* **EXERCISE INPUTS**
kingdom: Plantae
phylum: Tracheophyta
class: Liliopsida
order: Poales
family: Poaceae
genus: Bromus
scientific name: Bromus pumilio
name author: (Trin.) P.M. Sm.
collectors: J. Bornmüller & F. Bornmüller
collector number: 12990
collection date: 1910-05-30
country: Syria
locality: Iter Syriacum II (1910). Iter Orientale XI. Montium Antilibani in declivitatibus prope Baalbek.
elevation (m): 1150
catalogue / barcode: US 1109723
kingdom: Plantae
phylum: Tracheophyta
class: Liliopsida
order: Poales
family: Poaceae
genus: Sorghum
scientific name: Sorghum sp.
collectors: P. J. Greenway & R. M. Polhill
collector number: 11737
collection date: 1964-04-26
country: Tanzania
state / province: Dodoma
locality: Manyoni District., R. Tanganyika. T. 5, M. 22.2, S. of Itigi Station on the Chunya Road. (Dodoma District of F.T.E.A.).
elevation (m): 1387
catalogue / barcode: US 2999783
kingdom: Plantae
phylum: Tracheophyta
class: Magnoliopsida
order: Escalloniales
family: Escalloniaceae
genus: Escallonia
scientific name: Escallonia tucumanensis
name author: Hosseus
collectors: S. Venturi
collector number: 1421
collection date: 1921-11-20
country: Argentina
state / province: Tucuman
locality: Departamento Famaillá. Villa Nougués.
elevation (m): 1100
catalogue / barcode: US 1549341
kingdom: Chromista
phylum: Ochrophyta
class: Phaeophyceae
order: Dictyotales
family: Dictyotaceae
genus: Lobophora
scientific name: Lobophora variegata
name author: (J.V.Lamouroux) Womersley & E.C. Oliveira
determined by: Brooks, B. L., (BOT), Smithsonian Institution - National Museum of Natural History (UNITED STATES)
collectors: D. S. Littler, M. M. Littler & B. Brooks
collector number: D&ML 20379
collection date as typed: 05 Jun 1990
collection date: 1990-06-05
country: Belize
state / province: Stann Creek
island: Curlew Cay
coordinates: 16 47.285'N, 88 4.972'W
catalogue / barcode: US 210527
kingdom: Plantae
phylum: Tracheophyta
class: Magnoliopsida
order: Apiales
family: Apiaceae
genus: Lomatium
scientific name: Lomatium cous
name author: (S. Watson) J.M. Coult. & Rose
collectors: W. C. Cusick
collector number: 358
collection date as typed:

* **WHAT IS BEING ASKED**
How many of the lines above contain the string "province", matching case exactly? Give only the number.

* **RESPONSE**
3